Jean-Pierre Rassam I met first in Paris at La Coupole. He was there every night. It was a belief of his that in any city one should have a single restaurant, that way people always knew where to find you. For him in Paris, it was La Coupole. Later, in New York, it was Elaine’s.

We had been talking about him, though I had not met him, Helen Scott and I. He had been at a film conference, she said, and standing at the podium had introduced himself, “My name is Jean-Pierre Rassam. I live with my mother.” I admired the bravura and self-effacement. He was the brother-in-law, difficult and romantic, she said, of a director, Claude Berri. He was a mythomaniac, happy only in dreams, appealing and self-destructive.

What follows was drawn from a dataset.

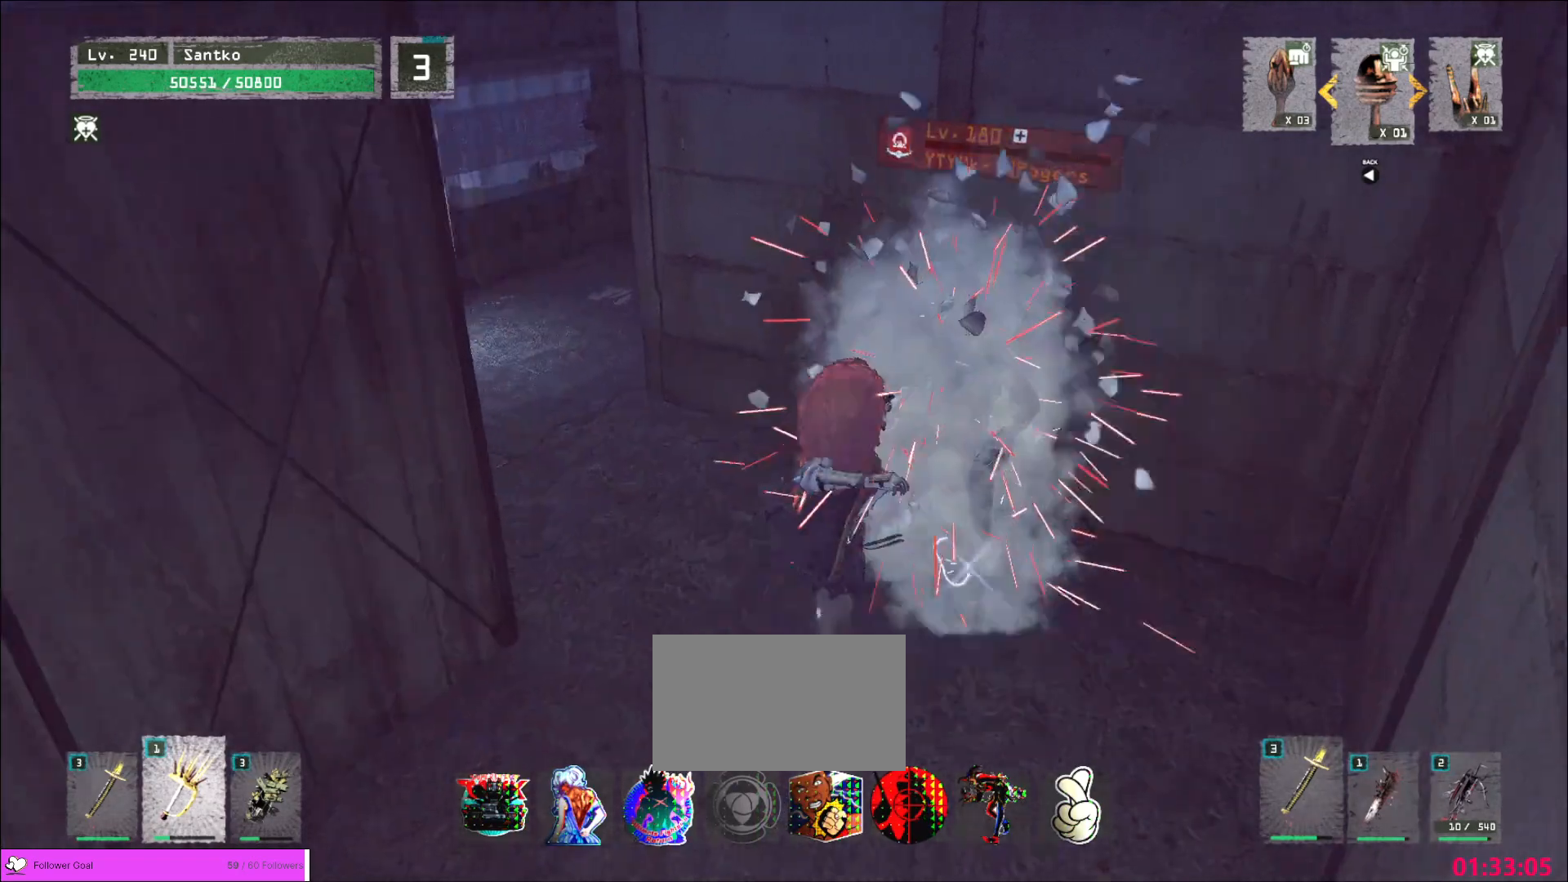
{"keys": ["a"], "mouse": [], "events": [[360, "a", "down"], [440, "mouse_wheel", "up"]]}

As if summoned by the lure of her description, he came to the table. I should say someone came to the table and I recognized him immediately: the suicidal face, fine black hair, curved nose, thin lips, a face as perfect as an animal’s, as sleek. He was urbane and unmanageable. His history was one of glorious tatters, yet he had the power to make one believe in him, in the infinity of possibilities he represented. For his university degree, the oral examination, he’d announced the work of a writer he had never even read, Charles Péguy, an obscure poet. He dazzled the questioners. They sat nodding in approval. At the end, one of them asked, as a matter of interest, which book of Péguy’s he preferred. He didn’t know, Rassam said, he’d never read any of them. They failed him for honesty, but the story would have been much less interesting if he’d lied.